▶ EXCERPTED PASSAGE
Four-Bean Summer Salad
- FOR THE DRESSING:
- 1/2 cups Apple Cider Or White Vinegar
- 1/2 cups White Granulated Sugar
- 1 teaspoon Salt
- 1/2 cups Safflower Or Canola Oil
- 1/2 teaspoons Prepared Dijon Mustard
- 1/2 teaspoons Freshly Ground Black Pepper
- FOR THE BEAN SALAD:
- 1 can (14 1/2 Oz. Size) Cut Green Beans
- 1 can (14 1/2 Oz. Size) Cut Wax (Or Yellow) Beans
- 1 can (14 1/2 Oz. Size) Red Kidney Beans
- 1 can (14 1/2 Oz. Size) Garbanzo Beans
- 1/2 cups Finely Chopped Red Or Yellow Onion
- 1/2 cups Finely Chopped Green Bell Pepper (Optional)
- In a small saucepan, mix vinegar, sugar, and salt. Cook over low heat until sugar and salt are dissolved. Remove from heat and cool.
- Drain liquid from beans, place in a colander, and rinse well with cold water. Place beans in a large bowl and add finely chopped onion, and if desired, finely chopped green bell pepper.
- Add oil, Dijon mustard, and black pepper to the vinegar and sugar solution and whisk vigorously to combine. Pour dressing over bean mixture and mix well. Cover and refrigerate overnight.

▶ SUPPLIED RECORDS
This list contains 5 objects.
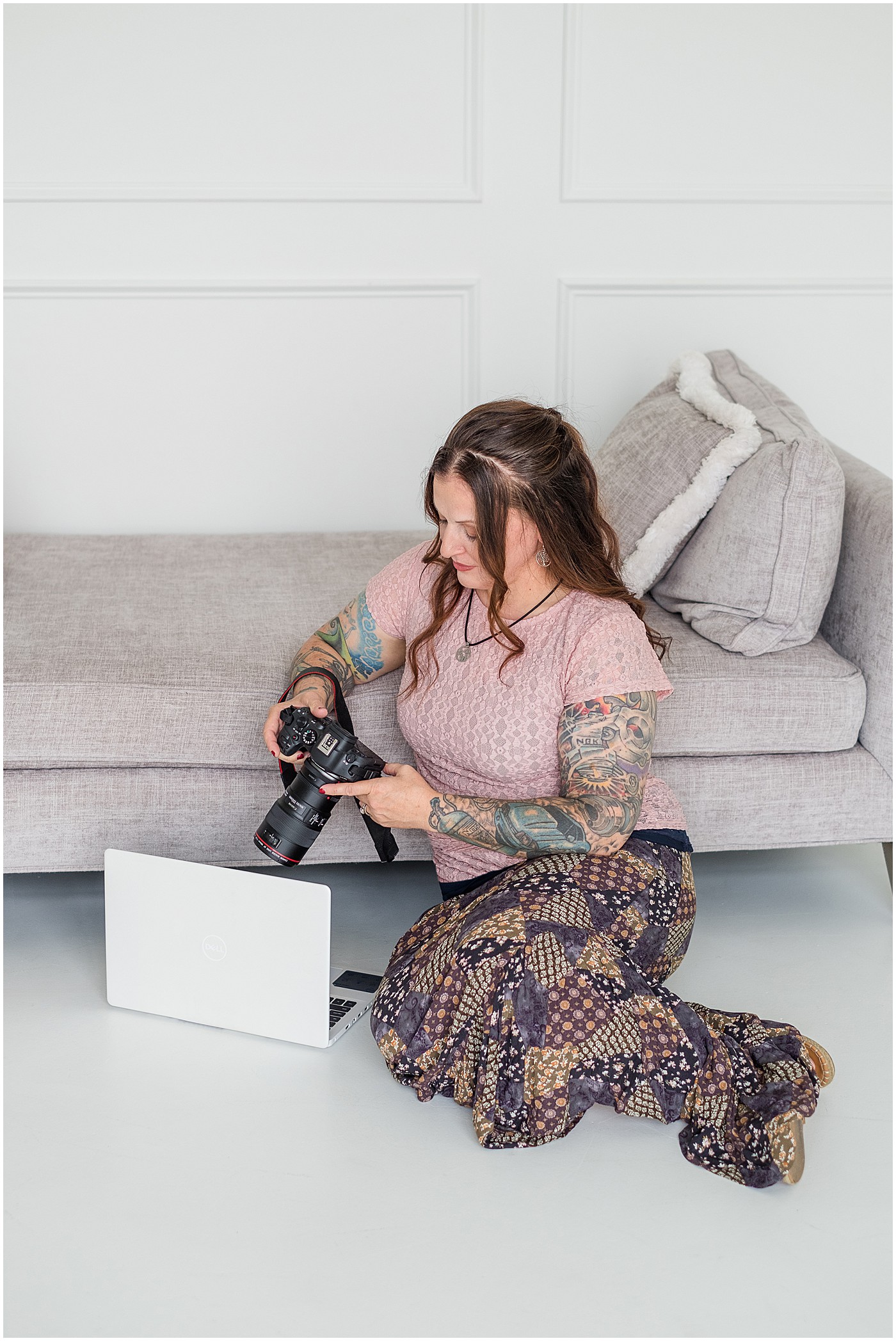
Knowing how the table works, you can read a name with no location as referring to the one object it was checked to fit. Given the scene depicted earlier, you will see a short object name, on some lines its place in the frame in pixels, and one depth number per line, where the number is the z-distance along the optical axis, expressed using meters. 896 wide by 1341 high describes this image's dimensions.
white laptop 1.68
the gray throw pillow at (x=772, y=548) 2.06
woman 1.52
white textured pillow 2.20
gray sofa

▶ REQUIRED ACTIONS
A. Answer the following questions using the four-bean salad recipe above.
(i) How much salt does the dressing call for?
(ii) Which three ingredients are mixed in the small saucepan, and over what heat are they cooked?
(iii) How long should the dressed salad be refrigerated?
B. Reproduce the four-bean salad recipe above from "- Drain liquid" up to and including "and refrigerate overnight.".

▶ SOLUTIONS TO THE PROBLEMS
A.
(i) 1 teaspoon.
(ii) Vinegar, sugar, and salt, cooked over low heat.
(iii) Overnight.

B.
- Drain liquid from beans, place in a colander, and rinse well with cold water. Place beans in a large bowl and add finely chopped onion, and if desired, finely chopped green bell pepper.
- Add oil, Dijon mustard, and black pepper to the vinegar and sugar solution and whisk vigorously to combine. Pour dressing over bean mixture and mix well. Cover and refrigerate overnight.